Arbeitsauftrag:
Geben Sie ausschließlich den Abschnitt der folgenden Einträge, der mit der Zeile mit „What is the“ beginnt und mit der Zeile mit „Which series has“ endet, als JSON-Liste von Zeichenketten wieder, mit einer Zeichenkette je Zeile und ohne Leerzeilen. Beide Randzeilen sind einzuschließen.

Zu bearbeitende Daten:
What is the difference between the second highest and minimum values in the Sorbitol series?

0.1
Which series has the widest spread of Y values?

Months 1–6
...
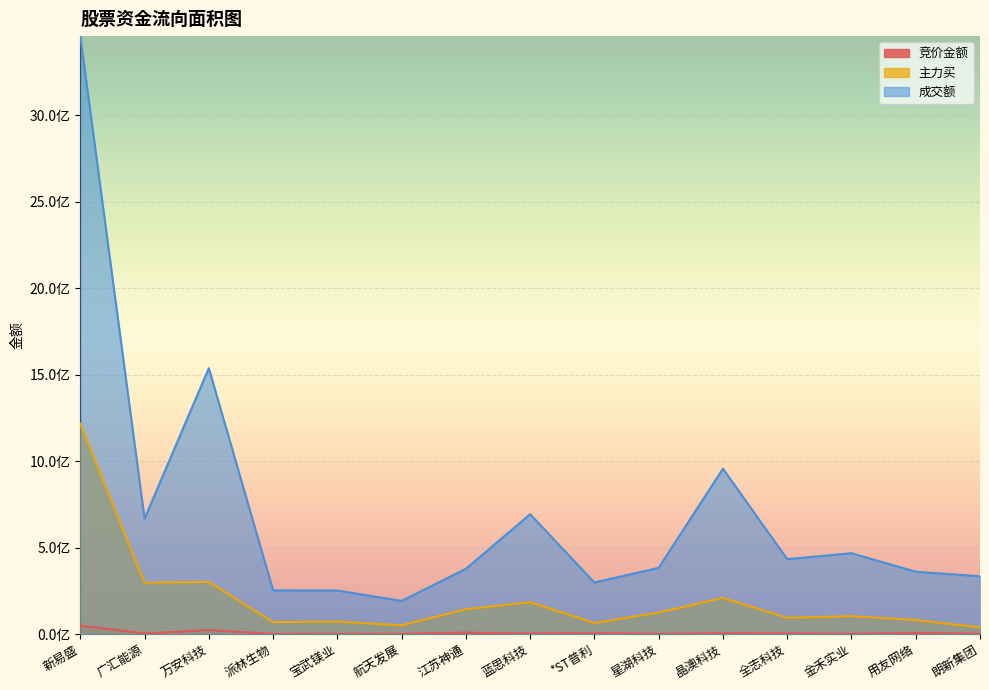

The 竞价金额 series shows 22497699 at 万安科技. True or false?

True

Ergebnis:
[
  "What is the difference between the second highest and minimum values in the Sorbitol series?",
  "0.1",
  "Which series has the widest spread of Y values?"
]